▶ [Text under study]
────────

# Temperature/Pressure Suggestions Needed Heat Pressing Sweatshirts



## Hoodietees (Oct 18, 2008)

I need some suggestions from some of the experienced members on this forum. Here's the deal.

I am using a Mighty Press Heat Press. I plan on pressing some 50/50 cotton/poly sweatshirts. The sweatshirt is red. Now for this particular design there's enough white in the design as well as red that I was actually thinking of using a transfer for light colors as I do want the white to appear on the shirt. And it would not be bad if SOME of the red from the sweatshirt actually bled through to the design. Will be using Jetpro Softstretch paper.

However, if a dark transfer is best, then I will go with that. I will be using Imprintables Warehouse Inkjet for Dark paper if I go this route. Given this situation, I'm inquiring what is the best pressure setting, time, and heat to use? I know a lot of folks here are saying to experiment. That's if I could get my hands on really cheap sweatshirts to practice on. But right now, that's not the case and I have a business I am trying to run. I'm coming up on 1 year in 4 months and my partners and I are fully intent on breaking that stat about a majority of new businesses failing within one year.

All suggestions will be appreciated.


----------



## greyhorsewoman (Jul 19, 2007)

You can practice a LOT on ONE sweatshirt. No one says you only have to press on it once! You can even cut it up ... hey, if you really need the practice !

Anyway, I don't do anything different for my sweatshirts, except feed them over the platen so they aren't so thick. Same temp, same time as my t-shirts of the same style transfer.


----------

────────

Return the part of the heat press thread starting with "## greyhorsewoman (Jul" and going on through "the practice !", copied word for word. This data has no connection to the heat press thread.

Stored data
────────

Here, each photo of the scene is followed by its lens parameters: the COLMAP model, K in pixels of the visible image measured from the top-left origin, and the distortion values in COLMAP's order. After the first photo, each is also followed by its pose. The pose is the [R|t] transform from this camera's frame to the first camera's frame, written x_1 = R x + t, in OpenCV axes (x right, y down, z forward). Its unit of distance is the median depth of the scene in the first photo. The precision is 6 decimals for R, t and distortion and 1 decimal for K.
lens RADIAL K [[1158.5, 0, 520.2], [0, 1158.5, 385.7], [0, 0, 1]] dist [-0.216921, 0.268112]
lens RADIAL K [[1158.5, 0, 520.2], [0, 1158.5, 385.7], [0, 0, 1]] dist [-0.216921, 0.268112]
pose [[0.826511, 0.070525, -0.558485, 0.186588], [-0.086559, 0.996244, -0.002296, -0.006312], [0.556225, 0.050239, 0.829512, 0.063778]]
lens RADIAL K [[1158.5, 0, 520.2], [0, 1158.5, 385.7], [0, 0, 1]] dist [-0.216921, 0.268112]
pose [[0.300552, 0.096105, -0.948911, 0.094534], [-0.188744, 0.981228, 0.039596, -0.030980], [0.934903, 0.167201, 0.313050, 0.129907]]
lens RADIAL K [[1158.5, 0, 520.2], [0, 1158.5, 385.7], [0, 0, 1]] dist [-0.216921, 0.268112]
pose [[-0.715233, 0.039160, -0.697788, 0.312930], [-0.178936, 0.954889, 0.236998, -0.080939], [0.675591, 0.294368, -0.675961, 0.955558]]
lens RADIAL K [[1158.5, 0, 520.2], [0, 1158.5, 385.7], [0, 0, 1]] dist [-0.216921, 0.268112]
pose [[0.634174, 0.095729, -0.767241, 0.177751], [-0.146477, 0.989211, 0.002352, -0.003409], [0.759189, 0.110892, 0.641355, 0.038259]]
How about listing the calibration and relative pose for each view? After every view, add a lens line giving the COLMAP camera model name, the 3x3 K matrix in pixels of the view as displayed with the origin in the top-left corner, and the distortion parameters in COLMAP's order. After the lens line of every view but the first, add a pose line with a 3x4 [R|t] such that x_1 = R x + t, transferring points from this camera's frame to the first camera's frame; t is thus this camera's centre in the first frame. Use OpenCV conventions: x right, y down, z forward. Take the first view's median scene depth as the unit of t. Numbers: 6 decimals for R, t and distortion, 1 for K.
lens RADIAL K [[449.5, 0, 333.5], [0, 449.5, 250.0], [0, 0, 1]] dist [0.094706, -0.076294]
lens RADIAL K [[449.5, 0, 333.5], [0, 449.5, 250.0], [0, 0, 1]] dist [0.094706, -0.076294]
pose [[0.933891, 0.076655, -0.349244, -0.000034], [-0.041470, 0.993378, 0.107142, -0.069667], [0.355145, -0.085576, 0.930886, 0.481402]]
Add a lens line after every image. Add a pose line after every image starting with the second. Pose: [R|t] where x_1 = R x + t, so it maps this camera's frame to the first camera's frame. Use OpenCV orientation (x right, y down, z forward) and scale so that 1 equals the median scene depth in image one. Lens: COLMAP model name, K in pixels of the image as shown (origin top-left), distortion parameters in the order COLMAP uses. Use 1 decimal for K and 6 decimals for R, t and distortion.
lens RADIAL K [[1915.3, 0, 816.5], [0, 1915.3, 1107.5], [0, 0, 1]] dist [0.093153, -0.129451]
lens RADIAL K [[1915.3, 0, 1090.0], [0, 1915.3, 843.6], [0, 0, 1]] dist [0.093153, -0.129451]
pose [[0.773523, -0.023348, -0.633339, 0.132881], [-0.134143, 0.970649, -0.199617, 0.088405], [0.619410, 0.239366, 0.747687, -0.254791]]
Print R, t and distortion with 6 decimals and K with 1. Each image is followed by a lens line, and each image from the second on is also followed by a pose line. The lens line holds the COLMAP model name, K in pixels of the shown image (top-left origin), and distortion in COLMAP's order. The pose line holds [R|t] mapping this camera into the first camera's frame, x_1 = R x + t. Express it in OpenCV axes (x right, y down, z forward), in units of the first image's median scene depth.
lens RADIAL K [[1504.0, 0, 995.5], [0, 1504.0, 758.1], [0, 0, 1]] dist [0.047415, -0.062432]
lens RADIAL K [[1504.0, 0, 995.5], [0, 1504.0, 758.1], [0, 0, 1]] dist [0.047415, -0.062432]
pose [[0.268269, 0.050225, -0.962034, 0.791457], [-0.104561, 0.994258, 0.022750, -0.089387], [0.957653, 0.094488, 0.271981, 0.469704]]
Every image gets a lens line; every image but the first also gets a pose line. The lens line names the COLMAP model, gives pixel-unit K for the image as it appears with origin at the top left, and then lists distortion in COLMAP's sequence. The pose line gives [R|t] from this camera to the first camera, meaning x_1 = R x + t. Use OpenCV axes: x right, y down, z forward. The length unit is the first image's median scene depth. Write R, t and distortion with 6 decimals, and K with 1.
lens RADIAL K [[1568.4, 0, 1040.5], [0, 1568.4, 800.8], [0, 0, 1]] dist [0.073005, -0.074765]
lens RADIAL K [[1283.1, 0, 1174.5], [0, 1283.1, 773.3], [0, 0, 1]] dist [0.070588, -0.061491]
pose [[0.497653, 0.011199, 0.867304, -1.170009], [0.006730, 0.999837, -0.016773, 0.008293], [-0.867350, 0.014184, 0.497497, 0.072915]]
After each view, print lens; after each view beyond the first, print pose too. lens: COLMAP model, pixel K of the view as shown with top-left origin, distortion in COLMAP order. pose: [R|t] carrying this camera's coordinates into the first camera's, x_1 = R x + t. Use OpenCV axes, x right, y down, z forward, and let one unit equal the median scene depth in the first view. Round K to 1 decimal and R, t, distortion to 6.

────────

▶ [Solution]
## greyhorsewoman (Jul 19, 2007)

You can practice a LOT on ONE sweatshirt. No one says you only have to press on it once! You can even cut it up ... hey, if you really need the practice !